Sounds like the work I do. I collect huge amounts of text data from Web, Books, and Documents etc.
For years now, I mainly use Zoot Software for this kind of text analysis, filtering and sorting. Zoot includes anything, what I need (tags, built-in-fields, user-created fields, folders for smart filtering etc.). I did not find any better text database tool so far. By the way, Zoot can handle not only text, but also images.
22111 wrote:
>Btw, there is a German bibliographic software, Citavi,
I use Citavi, too. Citavi has been developed as a reference manager for organising academic research literature and keeping track of your quotations. But in the meantime, Citavi becomes also an idea manager and an outliner for organising your own ideas as well as your quotation pieces. Because of its structure as a reference manager, I use Citavi only for quotations and small info-snippets, not for huge text storage and organisation. For text filtering and sorting there is Zoot.
Just my experience
Best regards
Armin
Posted by Armin
Aug 18, 2013 at 03:40 PM
22111 wrote:
We know there’s dedicated software for it, and we know it’s expensive.

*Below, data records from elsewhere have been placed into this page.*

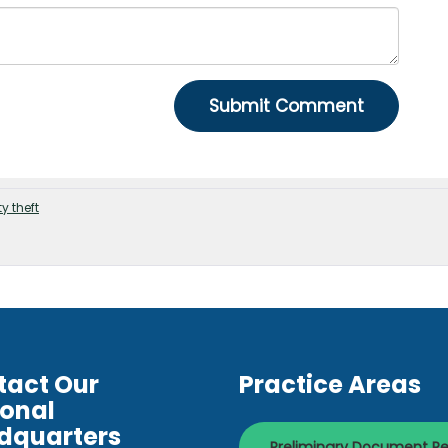
ty theft
tact Our
Practice Areas
ional
dquarters
Preliminary Document R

>Since you post here, let’s assume you don’t want such a solution.
22111 wrote:
>could easily give you 2, 3 or 4 names of dedicated software (CT not
>being one of them as far as I know, but might “do” it, Dr Andus knows it
>thoroughly, so he only could tell), but those are in the range of 1,000
>to 3,000 dollars / euro, except for students (which have the problem
>that in most cases, their cheap versions do expire rather soon, it’s not
>as with MS and such).
You mean software for qualitative data analysis (QDA-Software)? Examples of this kind of software are MAXQDA and ATLAS.ti
Indeed, they are really really expensive. I had the chance to test MAXQDA in university for some time and it is made for qualitative academic research: analysing interviews (transcriptions) or documents (now even videos or images). For text analysis, their focus is on coding words or paragraphs as 22111 illustrated above. QDA-Software let you organise and categorize your data according to your own code preferences.

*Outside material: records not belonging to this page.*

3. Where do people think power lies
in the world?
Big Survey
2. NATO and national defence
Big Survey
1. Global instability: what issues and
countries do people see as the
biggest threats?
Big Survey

Although Zoot is by no means QDA software, you can do quite a lot of qualitative text analysis with Zoot, too. Of course, Zoot lacks special features like visualization, presentation or quantitative analysis of your coding results. However, the price of Zoot, which has a lot more features, is very small, when you see the prices of MAXQDA or ATLAS.ti.
Best regards
Armin
Posted by Dr Andus
Aug 18, 2013 at 08:53 PM
22111 wrote:
CT appears very interesting, albeit I remind the (possibly needed)
>functionality of not only gathering paragraphs, but together with their
>respective “source info” (be that in a special first paragraph of that
>record or elsewhere).
I’m not sure what the final implementation of this feature is going to be, but at least in CT v.6 beta you can do a query for a given “code” (text with which passages have been marked up), which then gathers all the marked-up passages (e.g. in a new document).

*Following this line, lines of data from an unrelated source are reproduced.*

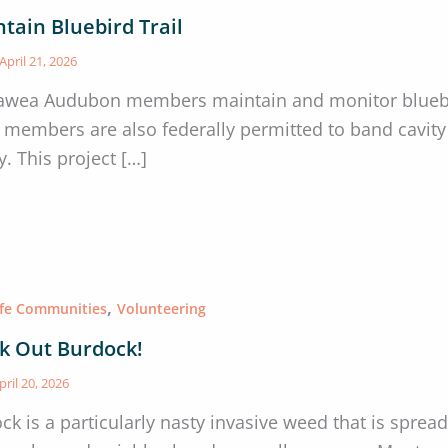
tain Bluebird Trail
April 21, 2026
awea Audubon members maintain and monitor bluebir
members are also federally permitted to band cavity 
. This project […]
,
afe Communities
Volunteering
k Out Burdock!
pril 20, 2026
ck is a particularly nasty invasive weed that is sprea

Above each gathered passage there would be a hyperlink saying [Edit], and if you click on that, you are taken back to the source document of that particular passage. If you hover over the link with the mouse, the status bar does tell you the name of the source document before clicking.
Posted by Bernhard
Aug 19, 2013 at 09:06 AM
Dr Andus wrote:
22111 wrote:
>I’m not sure what the final implementation of this feature is going to
>be, but at least in CT v.6 beta
It may be OT but is there any news about CT v6? Development started last year in July and there is only a beta forum with no information about a planned publishing date. I don’t want to buy an (possibly soon outdated) upgrade to v5.